Back in the day, when Nordic people honored Odin and Thor and Freya, and Celts prayed to Lugh and Brìd and their peeps, (the Tuatha Dé Danann) there wasn't just one king in a country. And also, countries weren't quite so firmly defined. Really more like territories; strongly held in the center filtering out to disputed areas on the periphery. By the way, we're really only talking about a few hundred years into the Common Era here - not back in the Bronze Age.
As Europe was gradually infected with converted to Christianity, things began to change. Instead of one king for something like a bioregion in federation with other similarly-powerful monarchs, we start to see a vertical relationship. Bioregional kings start to report to a national (sort-of) high king.

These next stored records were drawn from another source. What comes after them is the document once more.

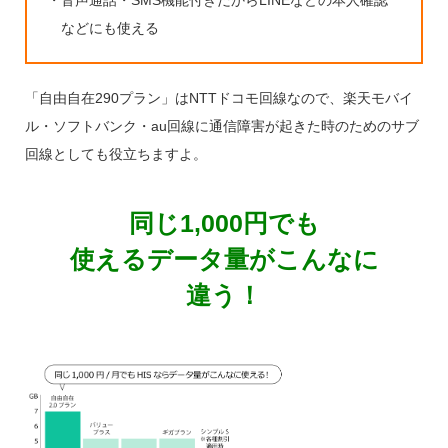
などにも使える
「自由自在290プラン」はNTTドコモ回線なので、楽天モバイ
ル・ソフトバンク・au回線に通信障害が起きた時のためのサブ
回線としても役立ちますよ。
同じ1,000円でも
使えるデータ量がこんなに
違う！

The squeeze is starting to happen.
In the monotheistic cosmology, there is a finite amount of power available, and the more people who are sharing it it, the less powerful each is. Just like Yahweh demanding supremacy among the Semetic gods, we start to see high kings demanding supreme power over their formerly sovereign sub-sovereigns.
Note to Self |
I need to get some good citations going for this particular point, since I don't expect anyone to just believe me. I'll get right on that. |
Pretty soon after that, none of the local thugs nobility are called kings anymore. They've all been demoted to lower ranks, just like when Yahweh handed the entire Cananite pantheon its collective hat in one swell foop.
So, how did this thirst for absolute power find its way so far West? Is it just a natural step in the evolution of society? Not in my opinion. It's the thick edge of the monotheistic wedge. If your whole cosmology is based around the idea that there's just one sovereign power in the whole universe, which direction to you think society is going to go in? Pluralism? Democracy? Ummm. No.